God created man with a
physical body informed by a spiritual soul having the faculties of intellect and
will. The intellect and will enable man to determine what he needs and wants,
both in his spiritual and his physical capacities, and how to satisfy those
needs and wants. His primary resource is his own self, mind and body, which
belongs to no one else below God. He is free to use the unclaimed resources of
the earth, and makes them his own by making creative use of them. Jefferson is
said to have listed “Life, Liberty and the pursuit of Happiness,” rather than
“Life, Liberty and Property” due to the mistaken notion of his time that one man
could be another man’s property.
Napolitano is not an
anarchist. Positive law has its place as long as it is restricted to protecting
the natural rights of people. A man should have the protection of law so that
no one comes and steals the crops he has grown or the home he has built, but law
exceeds its bounds when it coerces men in such a way as to deprive them of their
lives, freedoms, or goods for the benefit of someone else or of the state. Only
to deter future crime, to rehabilitate the criminal, or to keep him from
committing new crimes, may these basic rights be infringed by law.
Law, according to the Judge,
should protect one from harm, but not from insult or offense.

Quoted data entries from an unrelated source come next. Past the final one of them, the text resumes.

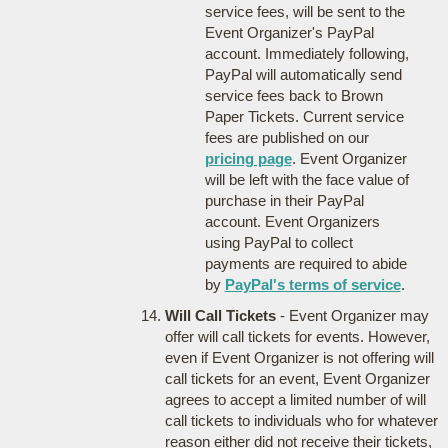
service fees, will be sent to the
Event Organizer's PayPal
account. Immediately following,
PayPal will automatically send
service fees back to Brown
Paper Tickets. Current service
fees are published on our
pricing page
. Event Organizer
will be left with the face value of
purchase in their PayPal
account. Event Organizers
using PayPal to collect
payments are required to abide
by
PayPal's terms of service
.
Will Call Tickets
- Event Organizer may
offer will call tickets for events. However,
even if Event Organizer is not offering will
call tickets for an event, Event Organizer
agrees to accept a limited number of will
call tickets to individuals who for whatever
reason either did not receive their tickets,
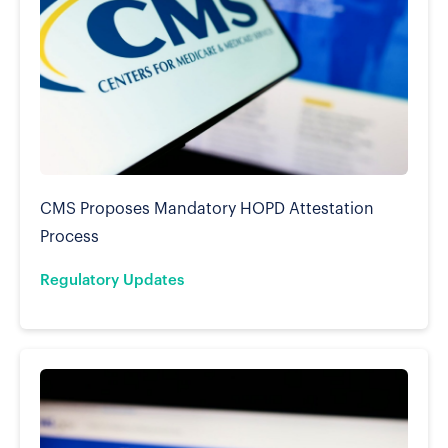
CMS Proposes Mandatory HOPD Attestation
Process
Regulatory Updates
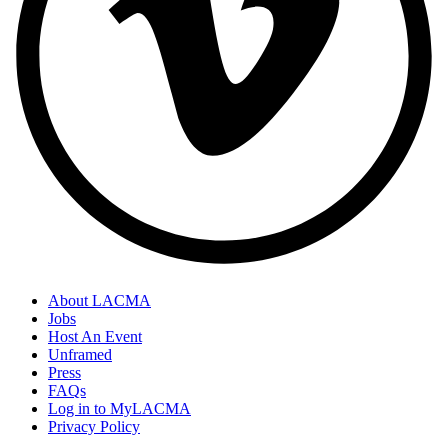
About LACMA
Jobs
Host An Event
Unframed
Press
FAQs
Log in to MyLACMA
Privacy Policy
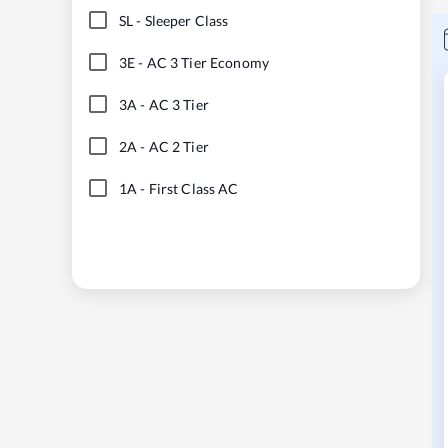
SL
-
Sleeper Class
3E
-
AC 3 Tier Economy
3A
-
AC 3 Tier
2A
-
AC 2 Tier
1A
-
First Class AC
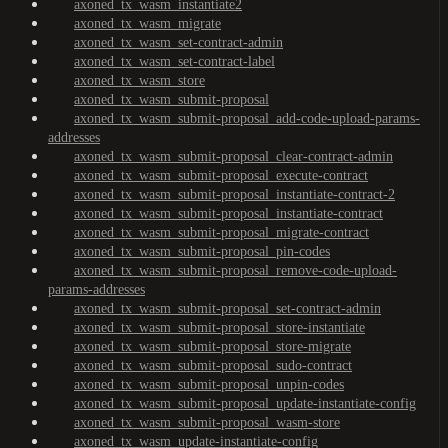
axoned_tx_wasm_instantiate2
axoned_tx_wasm_migrate
axoned_tx_wasm_set-contract-admin
axoned_tx_wasm_set-contract-label
axoned_tx_wasm_store
axoned_tx_wasm_submit-proposal
axoned_tx_wasm_submit-proposal_add-code-upload-params-
addresses
axoned_tx_wasm_submit-proposal_clear-contract-admin
axoned_tx_wasm_submit-proposal_execute-contract
axoned_tx_wasm_submit-proposal_instantiate-contract-2
axoned_tx_wasm_submit-proposal_instantiate-contract
axoned_tx_wasm_submit-proposal_migrate-contract
axoned_tx_wasm_submit-proposal_pin-codes
axoned_tx_wasm_submit-proposal_remove-code-upload-
params-addresses
axoned_tx_wasm_submit-proposal_set-contract-admin
axoned_tx_wasm_submit-proposal_store-instantiate
axoned_tx_wasm_submit-proposal_store-migrate
axoned_tx_wasm_submit-proposal_sudo-contract
axoned_tx_wasm_submit-proposal_unpin-codes
axoned_tx_wasm_submit-proposal_update-instantiate-config
axoned_tx_wasm_submit-proposal_wasm-store
axoned_tx_wasm_update-instantiate-config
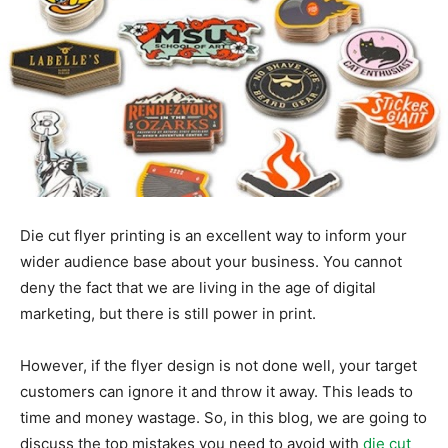
Die cut flyer printing is an excellent way to inform your
wider audience base about your business. You cannot
deny the fact that we are living in the age of digital
marketing, but there is still power in print.
However, if the flyer design is not done well, your target
customers can ignore it and throw it away. This leads to
time and money wastage. So, in this blog, we are going to
discuss the top mistakes you need to avoid with
die cut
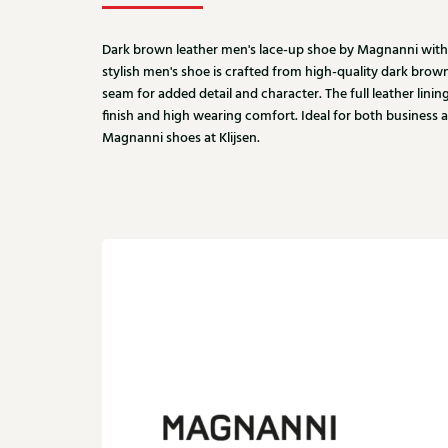
Dark brown leather men's lace-up shoe by Magnanni with a
stylish men's shoe is crafted from high-quality dark brow
seam for added detail and character. The full leather linin
finish and high wearing comfort. Ideal for both business 
Magnanni shoes at Klijsen.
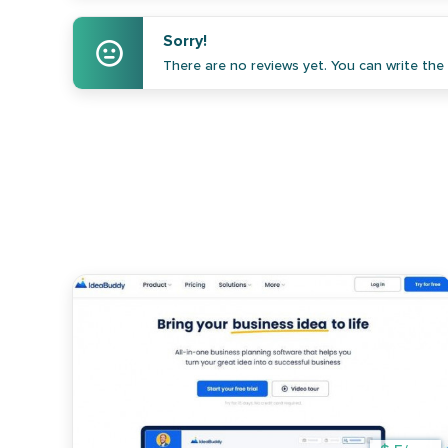
Sorry!
There are no reviews yet. You can write the f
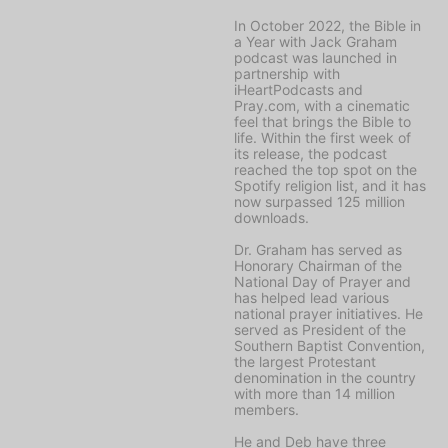
In October 2022, the
Bible in
a Year with Jack Graham
podcast was launched in
partnership with
iHeartPodcasts and
Pray.com, with a cinematic
feel that brings the Bible to
life. Within the first week of
its release, the podcast
reached the top spot on the
Spotify religion list, and it has
now surpassed 125 million
downloads.
Dr. Graham has served as
Honorary Chairman of the
National Day of Prayer and
has helped lead various
national prayer initiatives. He
served as President of the
Southern Baptist Convention,
the largest Protestant
denomination in the country
with more than 14 million
members.
He and Deb have three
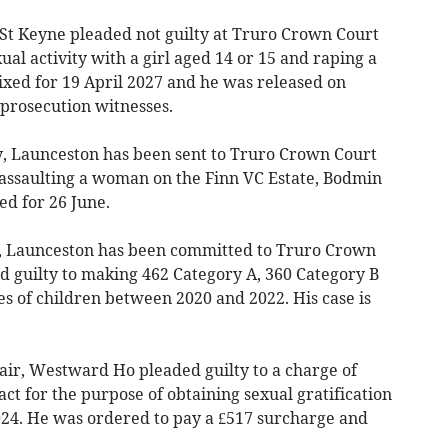
St Keyne pleaded not guilty at Truro Crown Court
ual activity with a girl aged 14 or 15 and raping a
ixed for 19 April 2027 and he was released on
 prosecution witnesses.
, Launceston has been sent to Truro Crown Court
assaulting a woman on the Finn VC Estate, Bodmin
ed for 26 June.
 Launceston has been committed to Truro Crown
d guilty to making 462 Category A, 360 Category B
s of children between 2020 and 2022. His case is
r, Westward Ho pleaded guilty to a charge of
ct for the purpose of obtaining sexual gratification
024. He was ordered to pay a £517 surcharge and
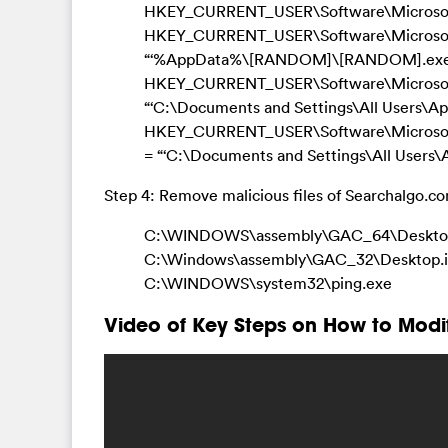
HKEY_CURRENT_USER\Software\Microsoft
HKEY_CURRENT_USER\Software\Microsoft\W
“‘%AppData%\[RANDOM]\[RANDOM].exe
HKEY_CURRENT_USER\Software\Microsoft\
“‘C:\Documents and Settings\All Users\
HKEY_CURRENT_USER\Software\Microso
= “‘C:\Documents and Settings\All Users
Step 4: Remove malicious files of Searchalgo.c
C:\WINDOWS\assembly\GAC_64\Desktop
C:\Windows\assembly\GAC_32\Desktop.i
C:\WINDOWS\system32\ping.exe
Video of Key Steps on How to Modi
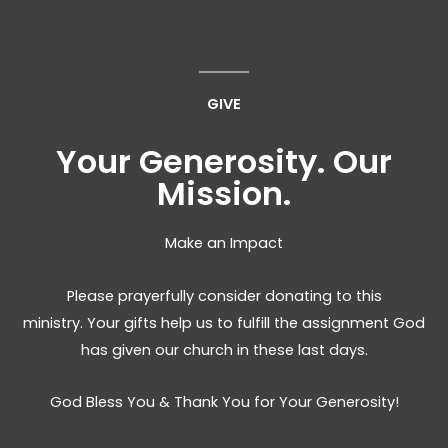
GIVE
Your Generosity. Our
Mission.
Make an Impact
Please prayerfully consider donating to this
ministry. Your gifts help us to fulfill the assignment God
has given our church in these last days.
God Bless You & Thank You for Your Generosity!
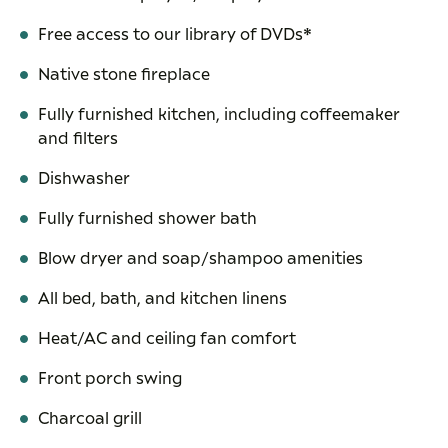
Free access to our library of DVDs*
Native stone fireplace
Fully furnished kitchen, including coffeemaker
and filters
Dishwasher
Fully furnished shower bath
Blow dryer and soap/shampoo amenities
All bed, bath, and kitchen linens
Heat/AC and ceiling fan comfort
Front porch swing
Charcoal grill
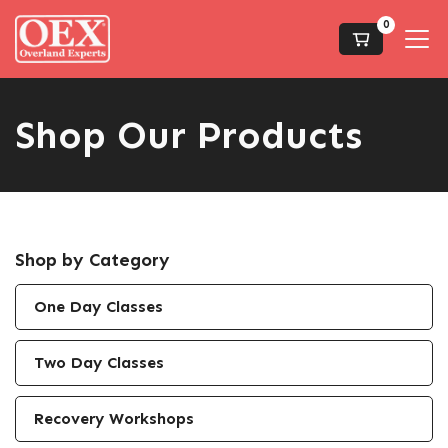
0
Shop Our Products
Shop by Category
One Day Classes
Two Day Classes
Recovery Workshops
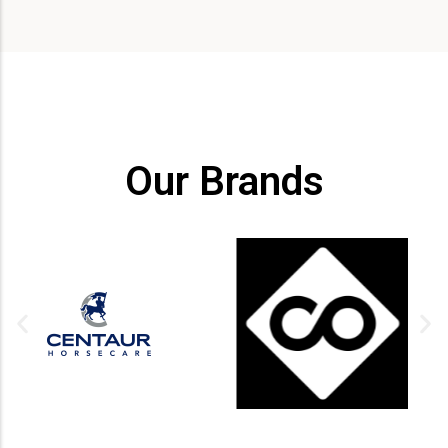
Our Brands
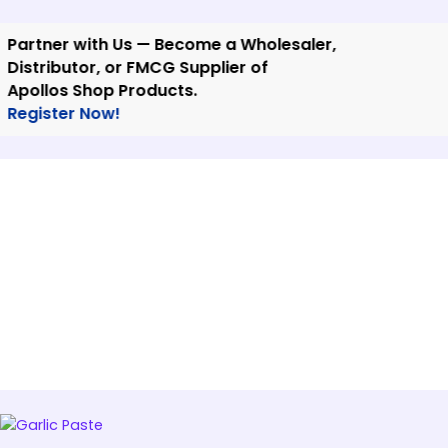
Skip
to
tner with Us — Become a Wholesaler,
content
tributor, or FMCG Supplier of
llos Shop Products.
ister Now!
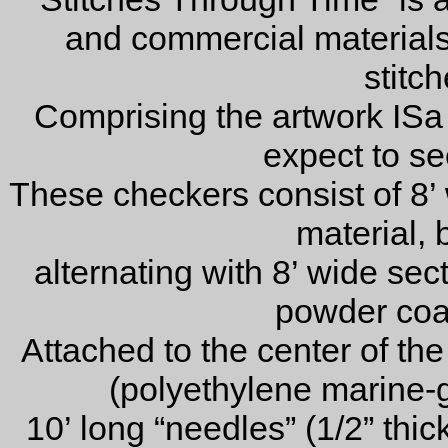
and commercial materials 
stitch
Comprising the artwork ISa
expect to see
These checkers consist of 8’ 
material, 
alternating with 8’ wide sect
powder coa
Attached to the center of the 
(polyethylene marine-g
10’ long “needles” (1/2” thi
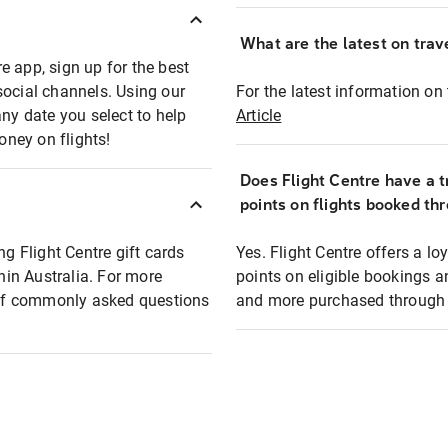
What are the latest on trave
e app, sign up for the best
social channels. Using our
For the latest information on t
any date you select to help
Article
oney on flights!
Does Flight Centre have a t
points on flights booked th
ng Flight Centre gift cards
Yes. Flight Centre offers a 
thin Australia. For more
points on eligible bookings a
t of commonly asked questions
and more purchased through F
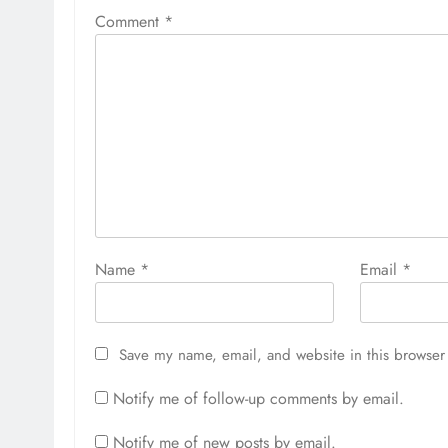
Comment
*
Name
*
Email
*
Save my name, email, and website in this browser 
Notify me of follow-up comments by email.
Notify me of new posts by email.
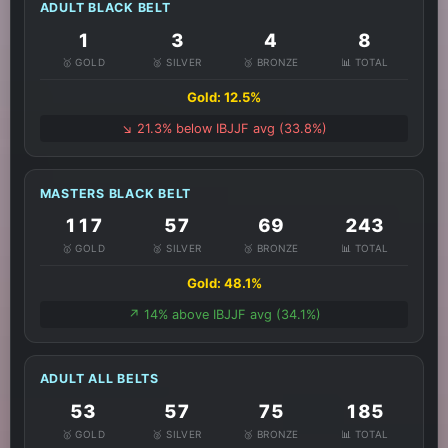
ADULT BLACK BELT
1
3
4
8
🥇 GOLD
🥈 SILVER
🥉 BRONZE
📊 TOTAL
Gold: 12.5%
↘️ 21.3% below IBJJF avg (33.8%)
MASTERS BLACK BELT
117
57
69
243
🥇 GOLD
🥈 SILVER
🥉 BRONZE
📊 TOTAL
Gold: 48.1%
↗️ 14% above IBJJF avg (34.1%)
ADULT ALL BELTS
53
57
75
185
🥇 GOLD
🥈 SILVER
🥉 BRONZE
📊 TOTAL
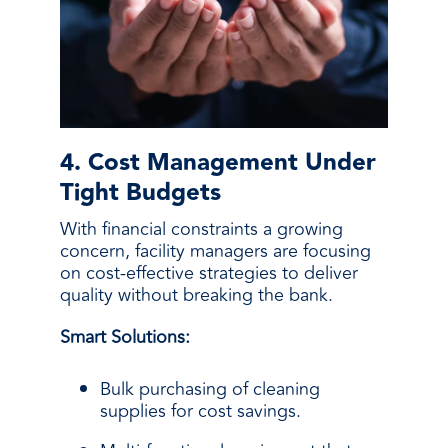
4. Cost Management Under
Tight Budgets
With financial constraints a growing
concern, facility managers are focusing
on cost-effective strategies to deliver
quality without breaking the bank.
Smart Solutions:
Bulk purchasing of cleaning
supplies for cost savings.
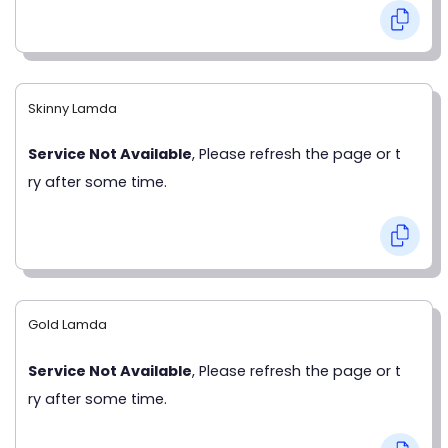
Skinny Lamda
Service Not Available
, Please refresh the page or t
ry after some time.
Gold Lamda
Service Not Available
, Please refresh the page or t
ry after some time.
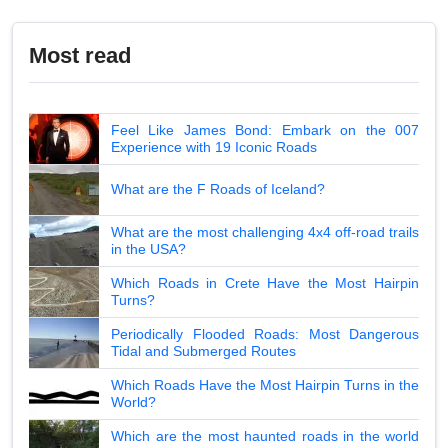
Most read
Feel Like James Bond: Embark on the 007
Experience with 19 Iconic Roads
What are the F Roads of Iceland?
What are the most challenging 4x4 off-road trails
in the USA?
Which Roads in Crete Have the Most Hairpin
Turns?
Periodically Flooded Roads: Most Dangerous
Tidal and Submerged Routes
Which Roads Have the Most Hairpin Turns in the
World?
Which are the most haunted roads in the world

He gives the
example (pg. 203) of a woman on a bus “making a picnic lunch of live
cockroaches, soft dog food, and rotten eggs—all sautéed in garlic and onions” as
a behavior that is offensive to most people, but which should not be prohibited
by law as it harms none of them.
In my estimation he carries
this concept too far a few paragraphs later (pg. 204) in trying to protect the
offensive behavior of two teenagers who get on the bus and stage simulated acts
of violence, one “pulling the pin on a (very realistic) hand grenade, while the
second teenager stabs his friend with a fake, rubber knife.” In this case, the
passengers cannot just look away from the behavior, for they may reasonably
think that they are in physical danger, and someone may get hurt by reacting to
this reasonable fear.
Likewise, when Napolitano
writes about “victimless crimes,” he fails to recognize that such crimes may
actually have victims—if not in the perpetrators themselves, perhaps in the
family members who love and depend upon them.
In any event, It is
Dangerous to be Right makes an important contribution to the discourse in
our age of bloated and intrusive government.